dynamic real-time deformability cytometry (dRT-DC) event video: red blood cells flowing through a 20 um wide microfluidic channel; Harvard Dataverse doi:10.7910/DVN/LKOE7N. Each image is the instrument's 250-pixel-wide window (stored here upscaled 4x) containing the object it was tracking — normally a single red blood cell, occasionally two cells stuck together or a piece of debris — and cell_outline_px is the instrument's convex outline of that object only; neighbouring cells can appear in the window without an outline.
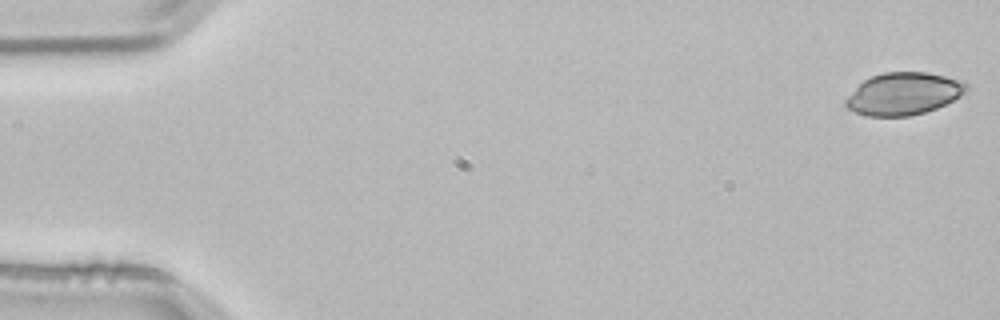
{"species": "common noctule bat (a hibernating species)", "species_latin": "Nyctalus noctula", "temperature_condition": "room temperature", "stored_images_in_passage": 4, "camera_frame_rate_fps": 3000, "um_per_image_px": 0.085, "animal": {"sex": "male", "body_mass_g": 21.5, "forearm_length_mm": 52.0}, "frame": {"image": 1, "passage_image": 1, "time_ms": 0.0, "image_size_px": [1000, 320], "cell_outline_px": [[968, 92], [936, 108], [924, 112], [908, 116], [868, 116], [856, 112], [848, 108], [844, 104], [844, 100], [864, 80], [872, 76], [884, 72], [928, 72], [964, 80], [968, 84]], "centroid_in_image_um": [76.84, 7.95], "position_along_channel_um": 8.2, "area_um2": 29.71}}
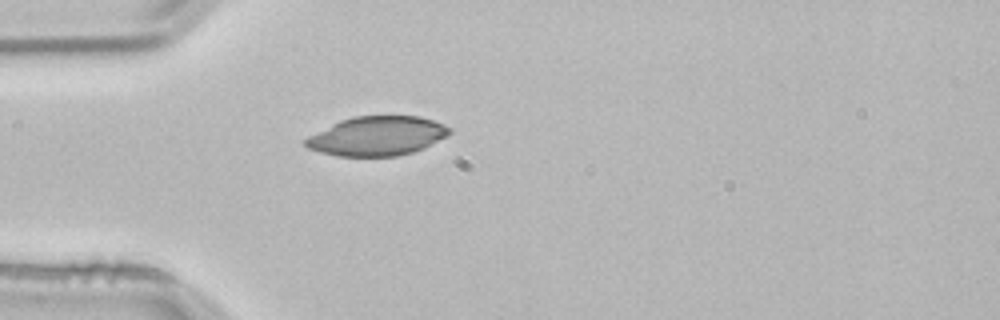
{"frame": {"image": 2, "passage_image": 4, "time_ms": 1.0, "image_size_px": [1000, 320], "cell_outline_px": [[452, 132], [448, 136], [424, 148], [412, 152], [396, 156], [336, 156], [320, 152], [308, 148], [304, 144], [304, 140], [308, 136], [340, 120], [352, 116], [420, 116], [444, 124], [452, 128]], "centroid_in_image_um": [32.08, 11.56], "position_along_channel_um": 52.9, "area_um2": 33.06}}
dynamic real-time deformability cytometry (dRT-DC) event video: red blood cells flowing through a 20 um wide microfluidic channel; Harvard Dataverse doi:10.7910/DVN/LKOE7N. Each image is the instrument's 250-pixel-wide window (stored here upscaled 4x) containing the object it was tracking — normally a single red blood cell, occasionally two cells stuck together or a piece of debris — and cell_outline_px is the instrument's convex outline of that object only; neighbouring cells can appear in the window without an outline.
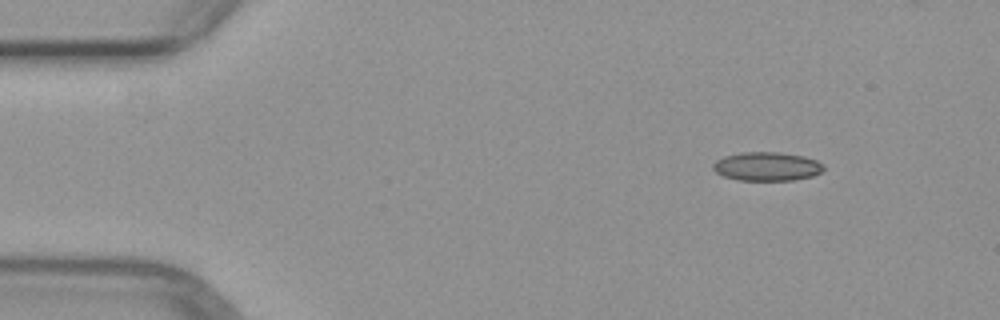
{"species": "common noctule bat (a hibernating species)", "species_latin": "Nyctalus noctula", "temperature_condition": "warm", "stored_images_in_passage": 3, "camera_frame_rate_fps": 3000, "um_per_image_px": 0.085, "animal": {"sex": "female", "body_mass_g": 29.2, "forearm_length_mm": 56.3}, "frame": {"image": 1, "passage_image": 3, "time_ms": 2.333, "image_size_px": [1000, 320], "cell_outline_px": [[824, 168], [820, 172], [812, 176], [792, 180], [736, 180], [724, 176], [716, 172], [712, 168], [712, 164], [716, 160], [724, 156], [740, 152], [780, 152], [804, 156], [816, 160], [824, 164]], "centroid_in_image_um": [65.17, 14.14], "position_along_channel_um": 19.8, "area_um2": 18.61}}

=== DIRECTIONS ===
Write out all the entries exactly, except for the pictures.

=== OUTPUT BELOW ===
dynamic real-time deformability cytometry (dRT-DC) event video: red blood cells flowing through a 20 um wide microfluidic channel; Harvard Dataverse doi:10.7910/DVN/LKOE7N. Each image is the instrument's 250-pixel-wide window (stored here upscaled 4x) containing the object it was tracking — normally a single red blood cell, occasionally two cells stuck together or a piece of debris — and cell_outline_px is the instrument's convex outline of that object only; neighbouring cells can appear in the window without an outline.
{"species": "common noctule bat (a hibernating species)", "species_latin": "Nyctalus noctula", "temperature_condition": "room temperature", "stored_images_in_passage": 4, "camera_frame_rate_fps": 3000, "um_per_image_px": 0.085, "animal": {"sex": "male", "body_mass_g": 21.5, "forearm_length_mm": 52.0}, "frame": {"image": 1, "passage_image": 1, "time_ms": 0.0, "image_size_px": [1000, 320], "cell_outline_px": [[968, 92], [936, 108], [924, 112], [908, 116], [868, 116], [856, 112], [848, 108], [844, 104], [844, 100], [864, 80], [872, 76], [884, 72], [928, 72], [964, 80], [968, 84]], "centroid_in_image_um": [76.84, 7.95], "position_along_channel_um": 8.2, "area_um2": 29.71}}
{"frame": {"image": 2, "passage_image": 4, "time_ms": 1.0, "image_size_px": [1000, 320], "cell_outline_px": [[452, 132], [448, 136], [424, 148], [412, 152], [396, 156], [336, 156], [320, 152], [308, 148], [304, 144], [304, 140], [308, 136], [340, 120], [352, 116], [420, 116], [444, 124], [452, 128]], "centroid_in_image_um": [32.08, 11.56], "position_along_channel_um": 52.9, "area_um2": 33.06}}
dynamic real-time deformability cytometry (dRT-DC) event video: red blood cells flowing through a 20 um wide microfluidic channel; Harvard Dataverse doi:10.7910/DVN/LKOE7N. Each image is the instrument's 250-pixel-wide window (stored here upscaled 4x) containing the object it was tracking — normally a single red blood cell, occasionally two cells stuck together or a piece of debris — and cell_outline_px is the instrument's convex outline of that object only; neighbouring cells can appear in the window without an outline.
{"species": "common noctule bat (a hibernating species)", "species_latin": "Nyctalus noctula", "temperature_condition": "warm", "stored_images_in_passage": 3, "camera_frame_rate_fps": 3000, "um_per_image_px": 0.085, "animal": {"sex": "female", "body_mass_g": 29.2, "forearm_length_mm": 56.3}, "frame": {"image": 1, "passage_image": 3, "time_ms": 2.333, "image_size_px": [1000, 320], "cell_outline_px": [[824, 168], [820, 172], [812, 176], [792, 180], [736, 180], [724, 176], [716, 172], [712, 168], [712, 164], [716, 160], [724, 156], [740, 152], [780, 152], [804, 156], [816, 160], [824, 164]], "centroid_in_image_um": [65.17, 14.14], "position_along_channel_um": 19.8, "area_um2": 18.61}}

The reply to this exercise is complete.